La dame que Saïd Aouita nous
désignait du regard était, une demie heure avant notre rencontre avec le
champion marocain, déjà présente aux accréditations. Elle était alors engagée dans
une discussion animée avec la préposée à
cette opération. Alors que notre enregistrement était en bonne voie, nous
avions demandé incidemment à la préposée si Noureddine Morceli était arrivé.
Dans notre logique de journaliste
algérien (il faut dire peu au fait des dessous de ces grands meetings) qui est
aussi celle du grand public ou plus exactement se confond souvent avec celle
des passionnés d’athlétisme avides de résultats, performances et autres
records, sans en connaitre l’arrière-plan, nous avions pensé, intuitivement,
spontanément, sans aucune arrière-pensée que la récente victoire-surprise d’un
Algérien inconnu aux championnats du monde de Tokyo aurait suscité l’attention
des uns et des autres, marqué les esprits des Autres. En fait, il n’en était
rien. Nous étions bien loin de la réalité.
Pourquoi avoir choisi
Noureddine ? Nous avions cru que son nom serait plus familier que celui de
Hassiba. Il était plus présent dans les meetings du « grand
cirque » que l’athlète constantinoise.
Pour la préposée aux
accréditations, comme pour beaucoup d’autres amoureux de la discipline
dispersés à travers la planète, Morceli était un parfait inconnu. Ils
(Noureddine et Hassiba) n’appartenaient pas encore à leur sphère de proximité.
Même le doublé (deux athlètes représentants d’un même pays, peu connu à ce
niveau de compétition, remportant la course du 1500 mètres chez les dames et
les messieurs) n’avait pas vraiment accroché ou avait été oublié rapidement.

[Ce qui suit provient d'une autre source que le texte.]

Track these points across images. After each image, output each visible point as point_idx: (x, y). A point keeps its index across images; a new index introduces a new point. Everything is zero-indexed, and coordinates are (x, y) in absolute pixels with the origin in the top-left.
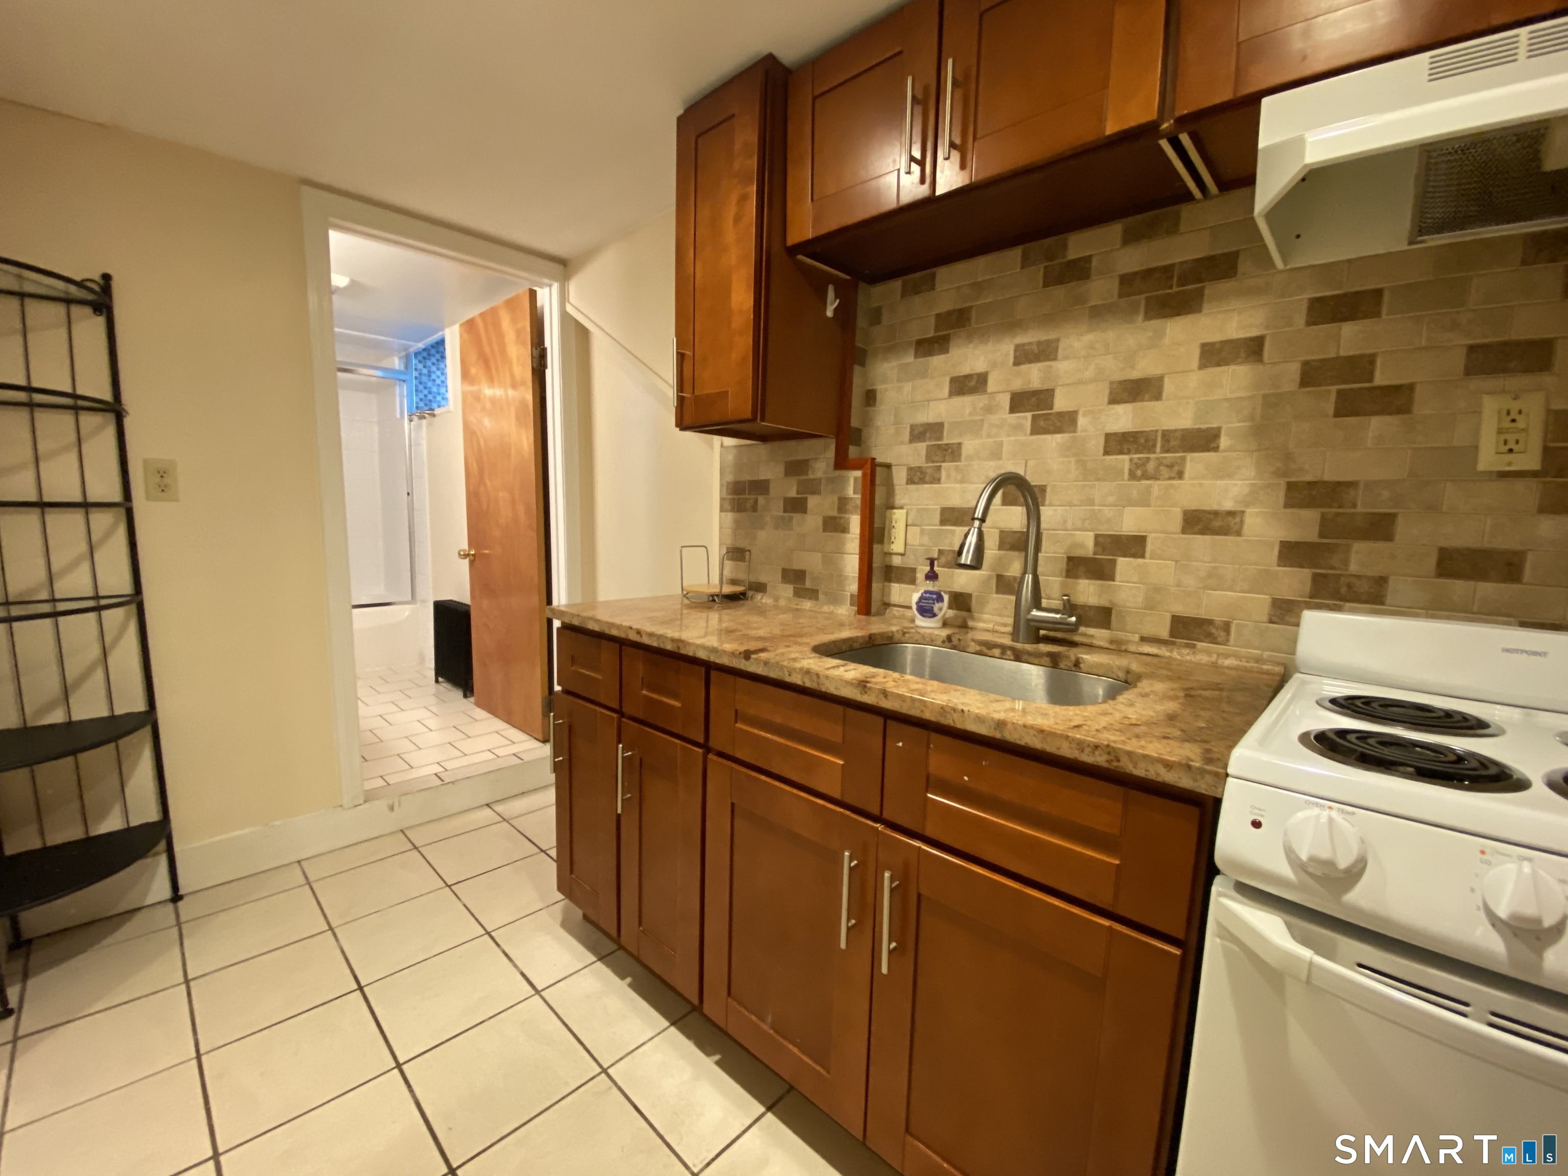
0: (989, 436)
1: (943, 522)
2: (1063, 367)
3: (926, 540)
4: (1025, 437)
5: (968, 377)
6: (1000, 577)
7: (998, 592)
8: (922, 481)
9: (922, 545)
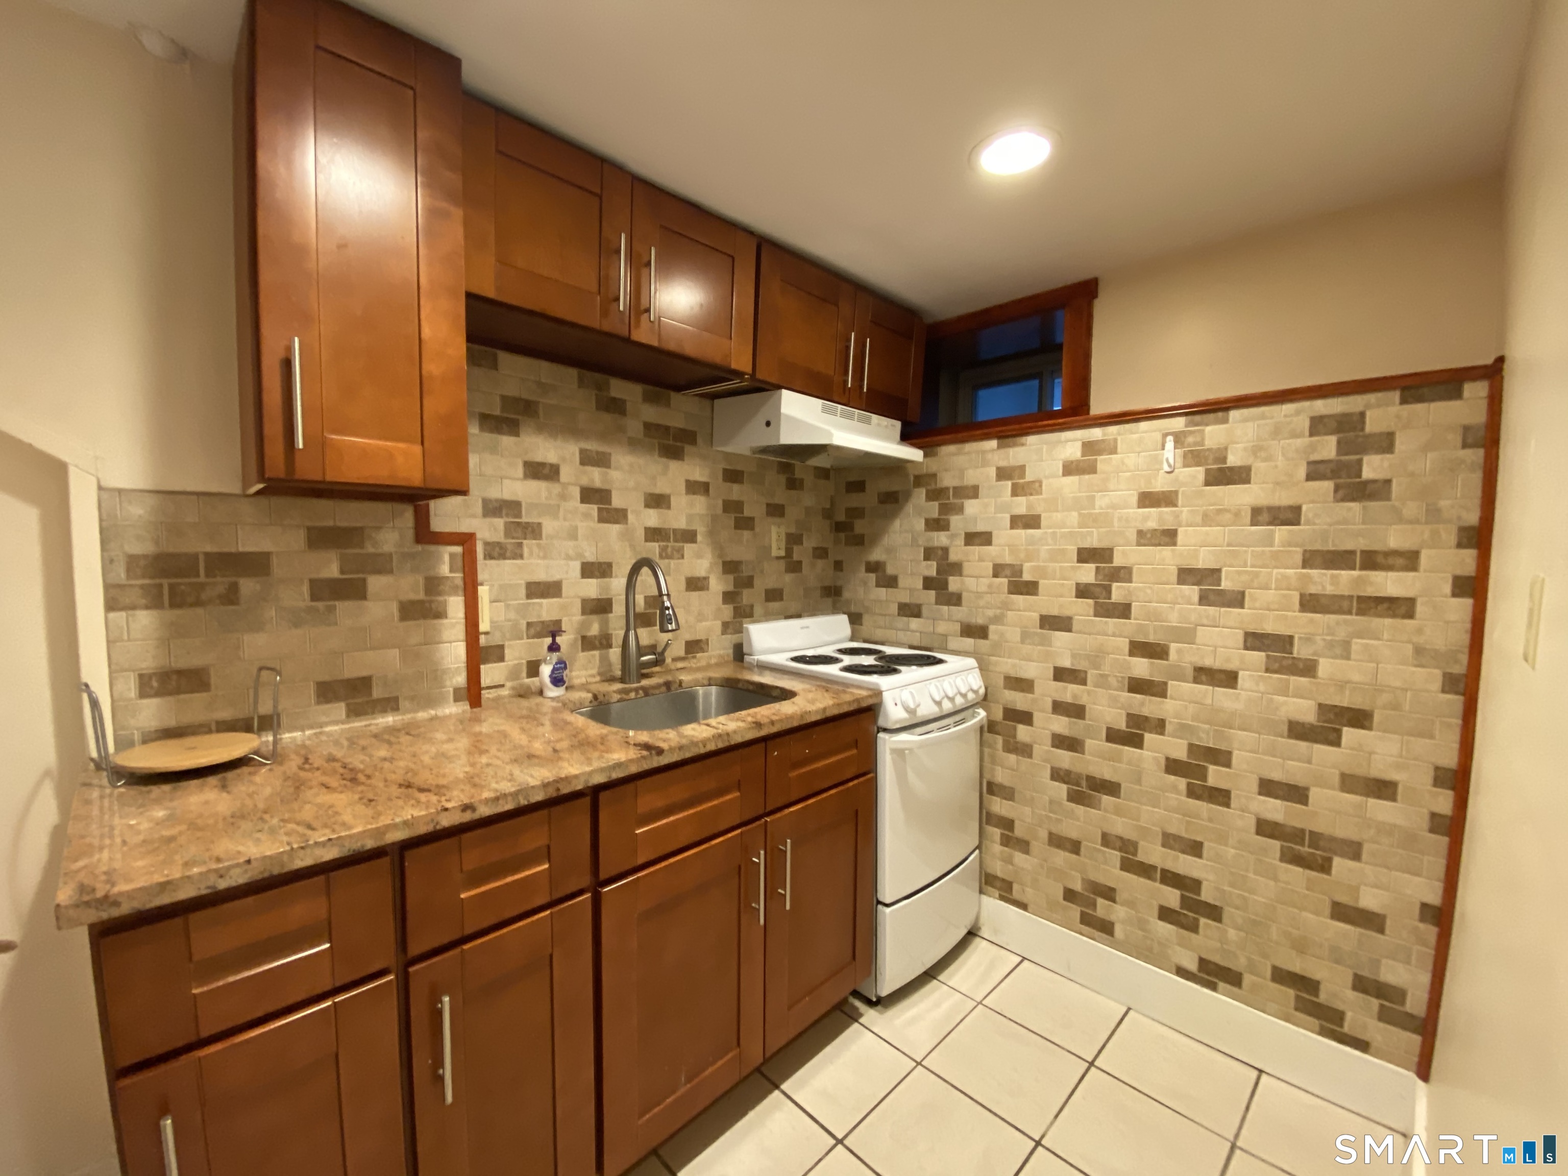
0: (565, 519)
1: (529, 596)
2: (614, 475)
3: (512, 615)
4: (594, 524)
5: (542, 465)
6: (584, 638)
7: (583, 650)
8: (503, 556)
9: (509, 620)
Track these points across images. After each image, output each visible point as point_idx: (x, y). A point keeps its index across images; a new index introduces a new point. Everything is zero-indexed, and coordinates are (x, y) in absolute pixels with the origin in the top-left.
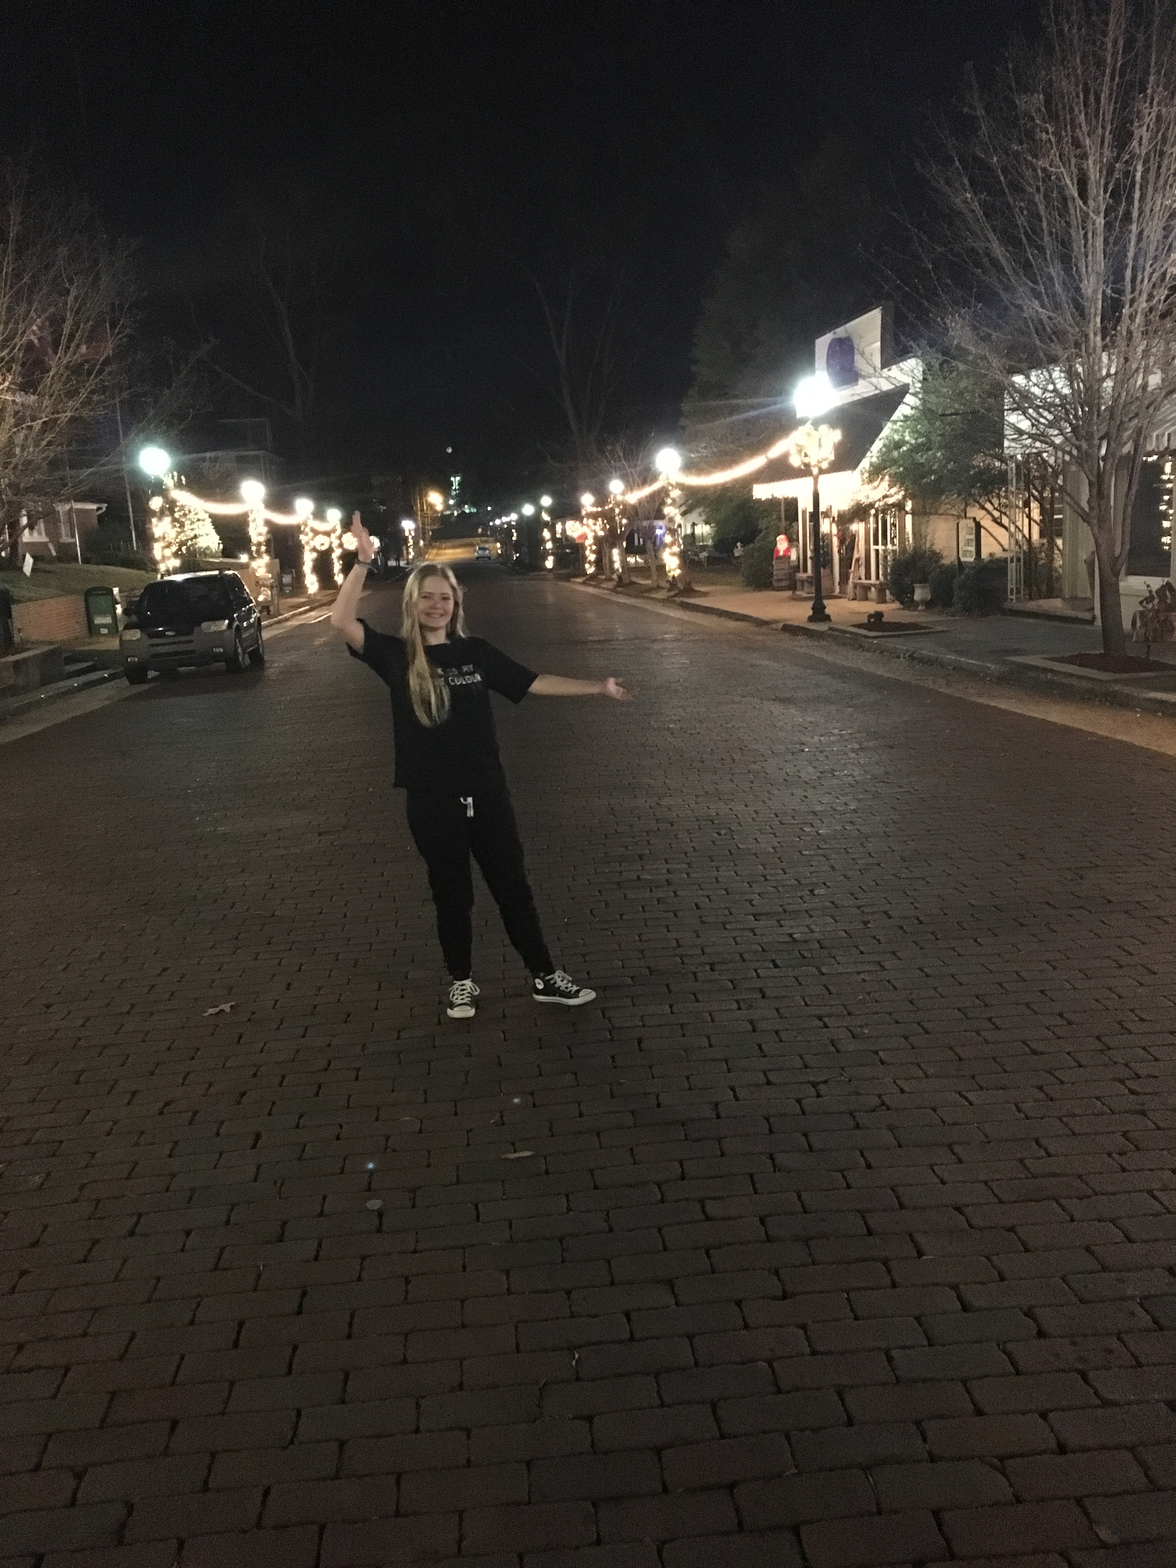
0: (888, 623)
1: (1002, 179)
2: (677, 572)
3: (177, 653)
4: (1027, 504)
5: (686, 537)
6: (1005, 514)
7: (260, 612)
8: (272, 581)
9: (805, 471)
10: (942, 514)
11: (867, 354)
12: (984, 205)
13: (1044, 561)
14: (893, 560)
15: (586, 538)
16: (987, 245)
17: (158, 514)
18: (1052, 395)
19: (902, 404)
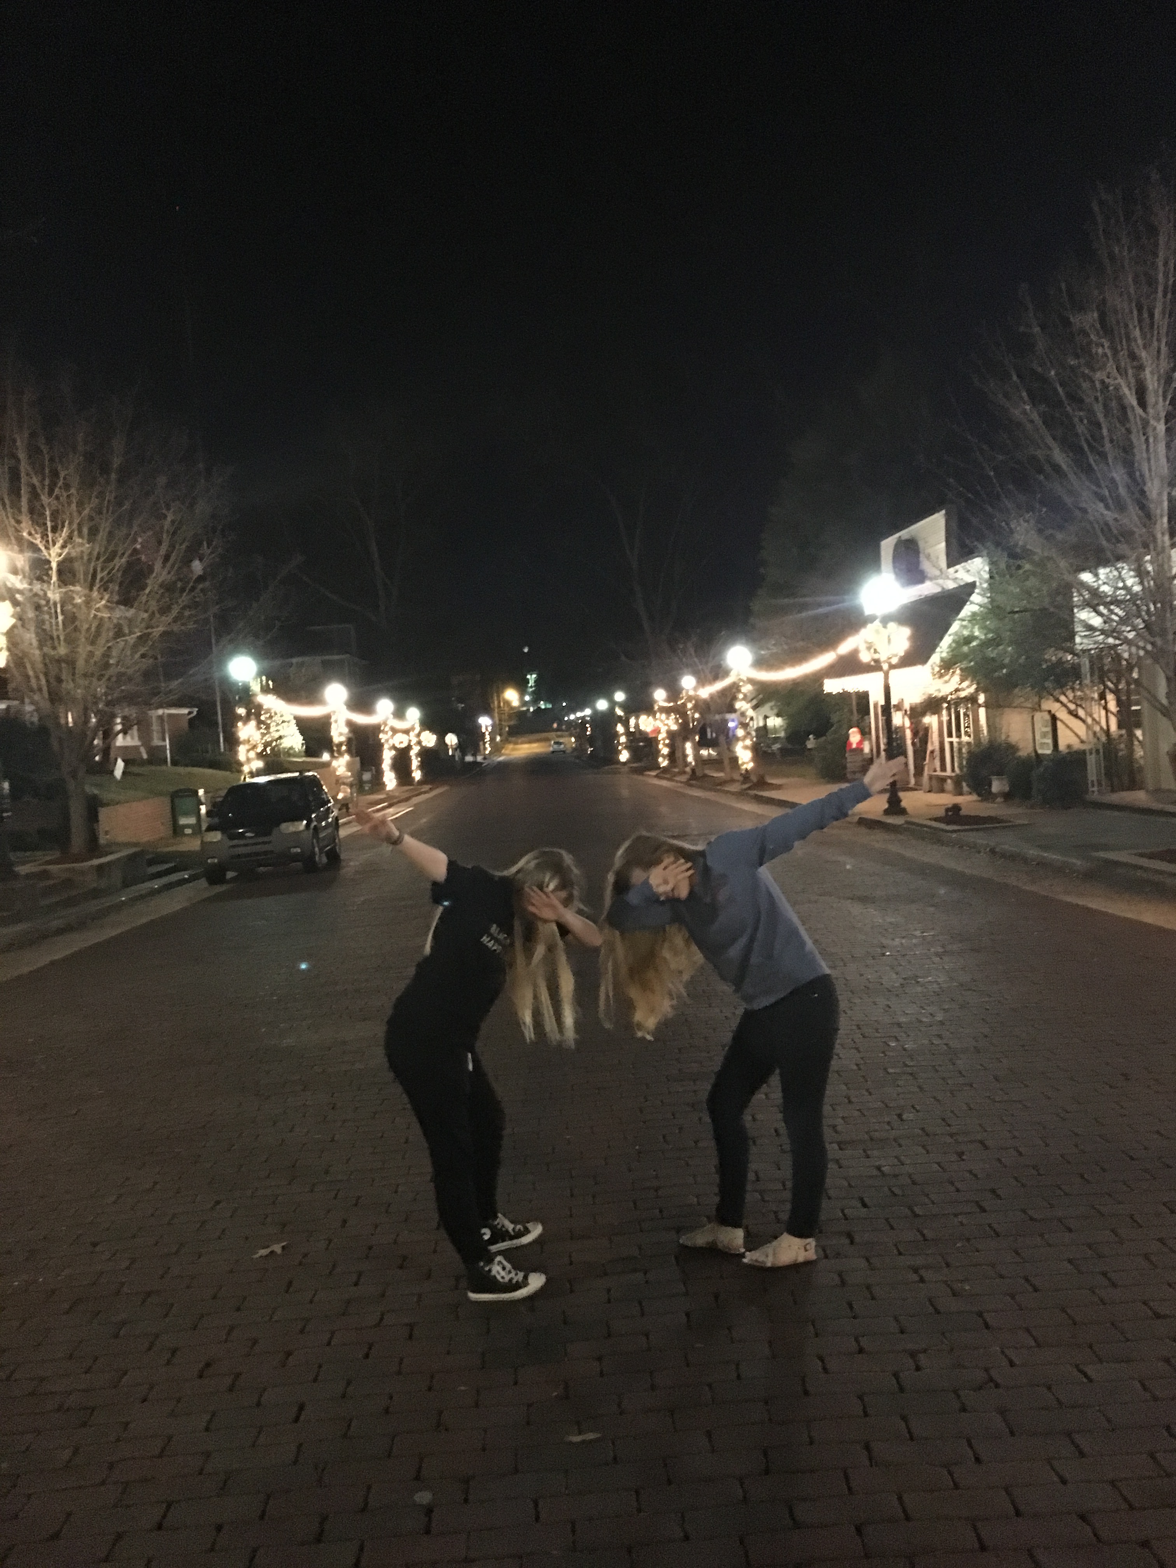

C’est alors que l’autre dame (celle dont
Aouita nous dira plus tard qu’elle était la directrice du meeting d’Helsinki)
s’adressa à nous : « Monsieur, personne ne connait Morceli.
Demandez Brahmia et vous aurez immédiatement la réponse à votre question».
Une interpellation stupéfiante s’il peut en être. Presque le monde à l’envers.
Le nom de l’athlète, que tous les téléspectateurs ont pu voir remporter la
victoire, n’est pas retenu alors que celui de l’homme de l’ombre (le manager) est
le mot de passe, le sésame inattendu.
Etonnamment, nous apprîmes ce
jour-là que pour la grande majorité des membres de l’organisation d’un meeting
et pour le bon déroulement de celui-ci, le nom des champions invités à constituer
le plateau n’est pas la chose la plus importante à connaitre. La plus sérieuse
était au contraire le « groupe » auquel ils
appartiennent, le nombre de personnes qui le constituent et dont il faut
s’occuper, qu’il faut prendre en charge. Une question de logistique plus que
notoriété individuelle, de palmarès. Nous en aurons confirmation plus tard avec
le meeting de Constantine.
En quelques mois (ceux précédant
les titres mondiaux de Hassiba et Noureddine), le « groupe
Brahmia » et le « groupe Bouras » (mais
avant tout les résultats de Noureddine Morceli et de Hassiba Boulmerka) nous
avait obligés à nous intéresser à nouveau à la tournée mondiale des meetings.
Leurs participations à ces meetings de qualité incitaient à lire, dès leurs
tombées sur les téléscripteurs, les dépêches des agences de presse (AFP et
Reuter) pour en connaitre les résultats et à orienter « les grandes
oreilles » vers les sources de production et/ou de transmissions
d’informations.
Le « groupe
Brahmia » et le « groupe Bouras » ont été
au cœur des discussions et des polémiques. Les résultats sportifs bien
évidemment mais aussi les « à-côtés » sulfureux. Partout
sur le territoire national, au sein des viviers de l’athlétisme, sur tous les
stades et essentiellement au « stade annexe » et dans
les coulisses des compétitions nationales, on rapportait la « dernière
info » (vraie ou fausse) sur l’un ou l’autre des deux groupes. Les
commères des stades avaient précédé celles des hammams.